Today was quite a rough start for June. I was writing the editorial for SRM 544 and was supposed to finish it by 9:35 AM. But I really could not and took 12 more hours. No, not because of the hard problem. But because of division I 275. Let us say that I lost hour after hour of my life trying to prove the fact that 201 is the maximum answer.

My original plan for today was to make this post and then focus on a semester project. No luck there.

## IPSC

The IPSC at 6:00 AM. I will have to go to bed right now and prepare. This is a great tournament, and if you are not registered yet you really should get ready to participate. It is a team contest, but I am allergic to team work so I'll be participating alone.
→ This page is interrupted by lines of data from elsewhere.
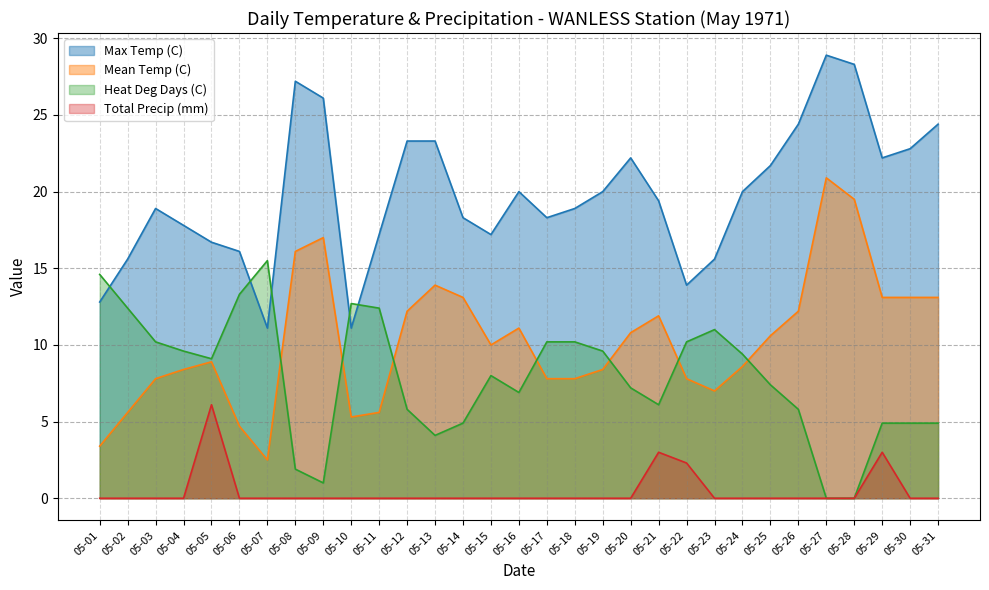

Reading left to right, transcribe all the data shown in this chart.

Max Temp (C): 12.8	15.6	18.9	17.8	16.7	16.1	11.1	27.2	26.1	11.1	17.2	23.3	23.3	18.3	17.2	20.0	18.3	18.9	20.0	22.2	19.4	13.9	15.6	20.0	21.7	24.4	28.9	28.3	22.2	22.8	24.4
Mean Temp (C): 3.4	5.6	7.8	8.4	8.9	4.7	2.5	16.1	17.0	5.3	5.6	12.2	13.9	13.1	10.0	11.1	7.8	7.8	8.4	10.8	11.9	7.8	7.0	8.6	10.6	12.2	20.9	19.5	13.1	13.1	13.1
Heat Deg Days (C): 14.6	12.4	10.2	9.6	9.1	13.3	15.5	1.9	1.0	12.7	12.4	5.8	4.1	4.9	8.0	6.9	10.2	10.2	9.6	7.2	6.1	10.2	11.0	9.4	7.4	5.8	0.0	0.0	4.9	4.9	4.9
Total Precip (mm): 0.0	0.0	0.0	0.0	6.1	0.0	0.0	0.0	0.0	0.0	0.0	0.0	0.0	0.0	0.0	0.0	0.0	0.0	0.0	0.0	3.0	2.3	0.0	0.0	0.0	0.0	0.0	0.0	3.0	0.0	0.0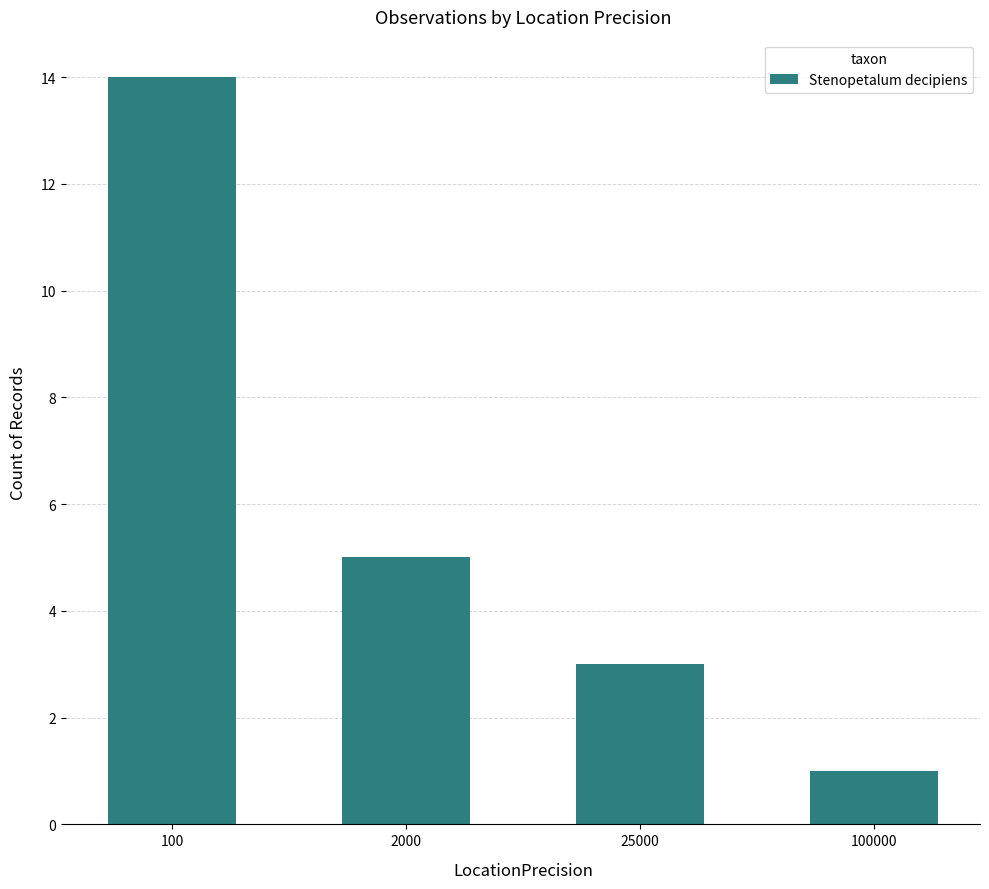

At which label does the data first exceed 5?

100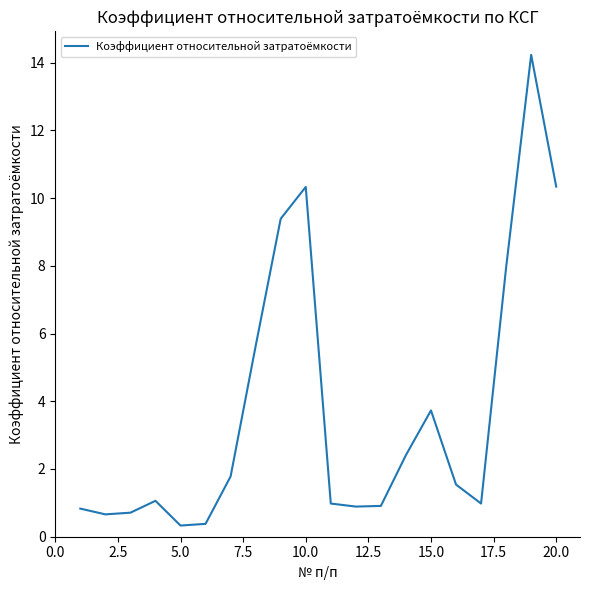

What is the greatest value displayed?

14.2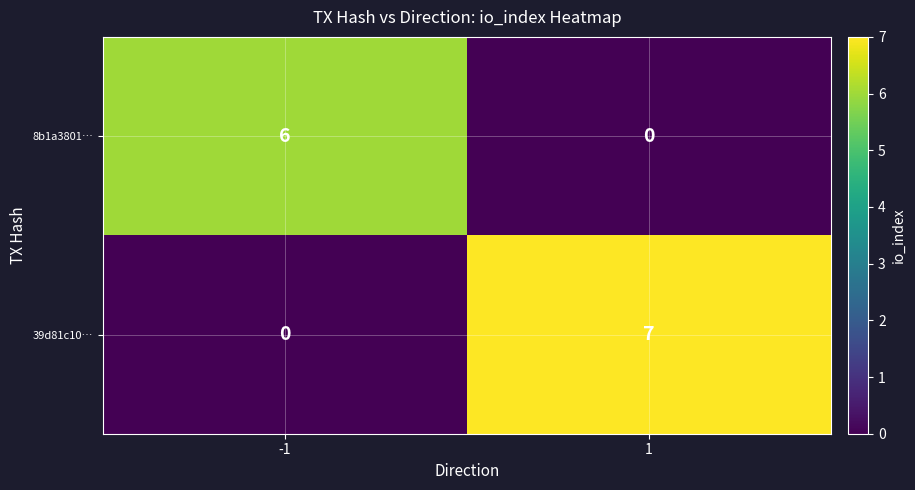

What is the difference between the maximum and minimum values in the 39d81c10… series?

7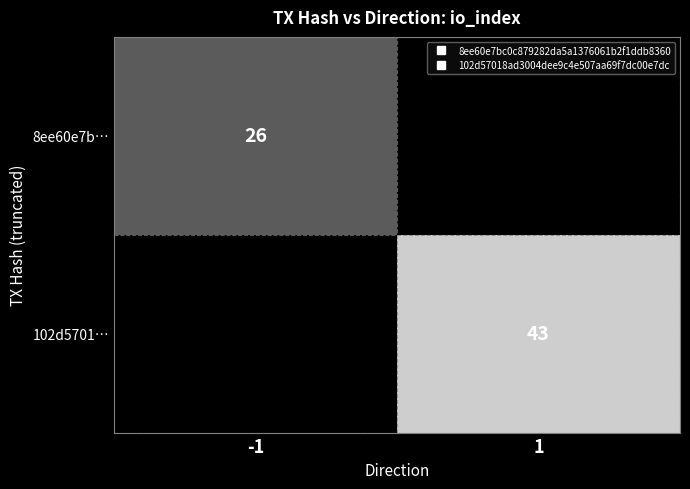

Which series has the widest spread of values?

102d5701…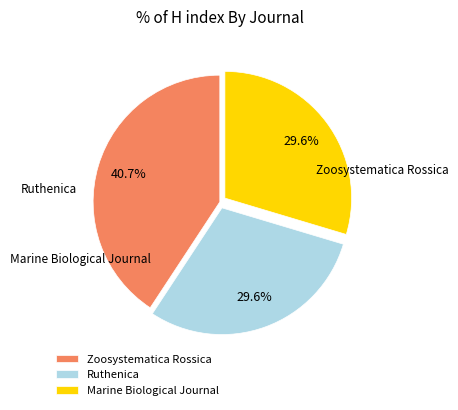

The Marine Biological Journal slice represents 35% of the pie. True or false?

False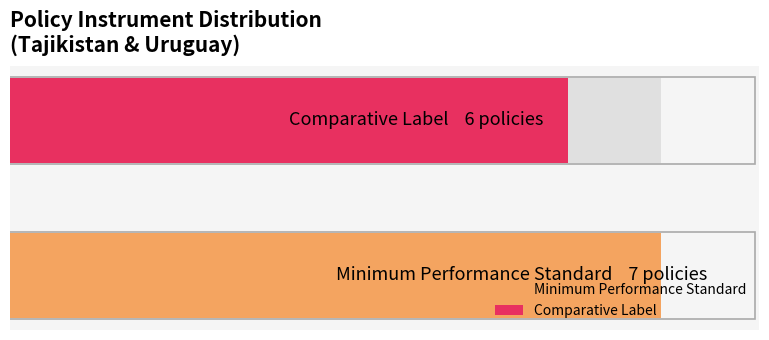

Rank the series by their average value, from lowest to highest.

Comparative Label, Minimum Performance Standard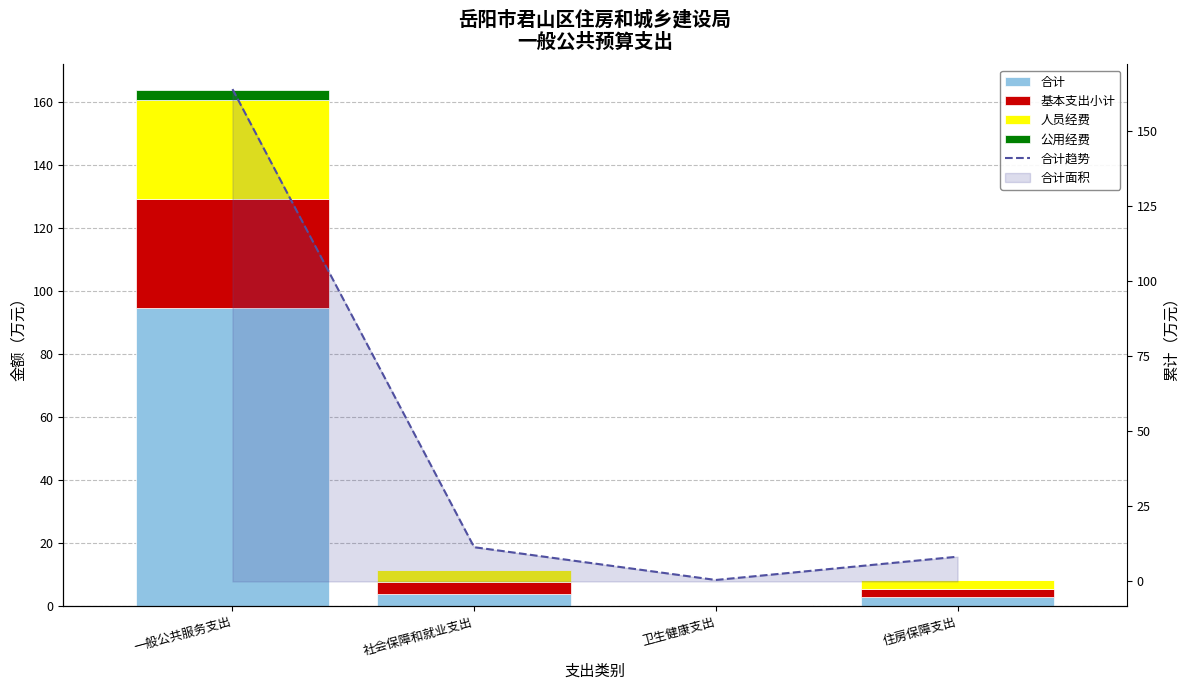

The value of 公用经费 at 卫生健康支出 is 1.0. True or false?

False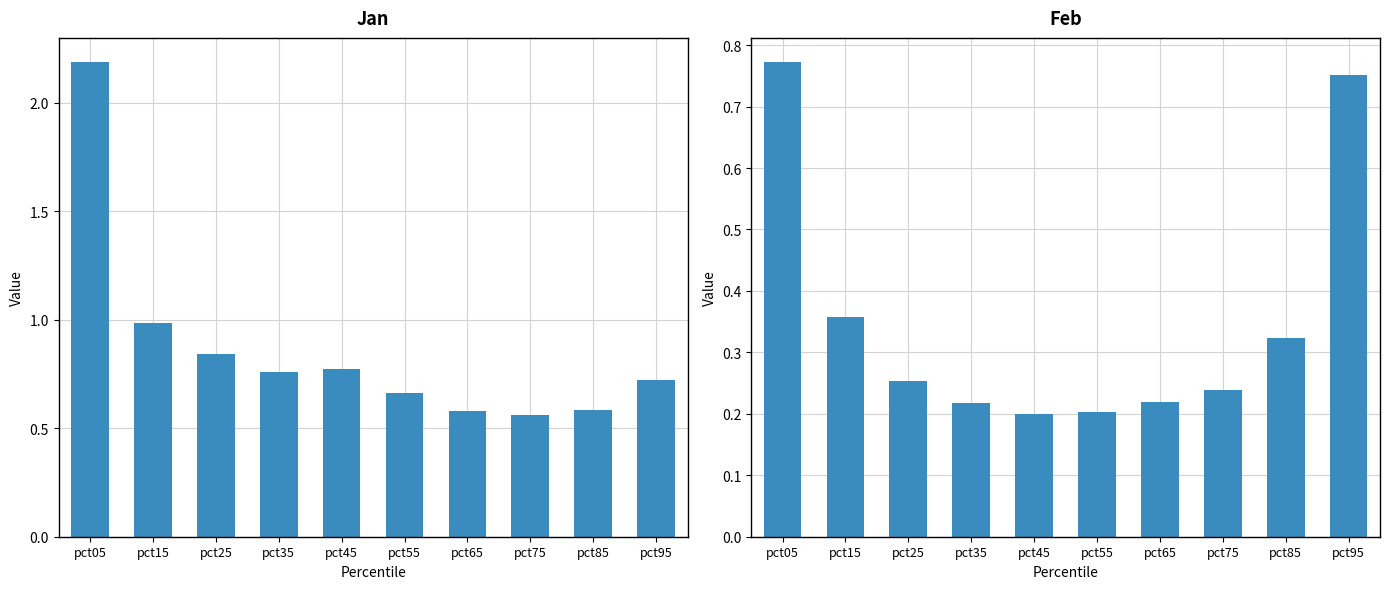

Reading right to left, extract all data points from this chart.

Jan: 0.7	0.6	0.6	0.6	0.7	0.8	0.8	0.8	1.0	2.2
Feb: 0.8	0.3	0.2	0.2	0.2	0.2	0.2	0.3	0.4	0.8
If you want a team, try looking for someone in topcoder or codeforces, I am sure there are plenty of people that want teammates.

I really cannot miss IPSC. It is a very unique tournament and has perhaps the best format out of all the contests ever. There are some very unusual problems too.

## TCO 2012 Round 2C

The last chance to advance/win a t-shirt. Just one hour after the IPSC ends. You would think that I would have avoided going to IPSC to maximize my energy in this round. No, really, I can't miss the IPSC. My current hope is that going to the IPSC before this round will make me be in coding mode before the contest and will actually energize me. But I could be very wrong.

Will also try posting something for the TCO blog after this match ends. Although I'll admit that after US embassy rejected US visa request rejected in a very rude and frankly outstandingly wrong way I am not the most motivated person to post in that blog.

Later in June, we got other matches like the third GCJ round. I also will try participating in the on going round 3 of the TCO marathon track.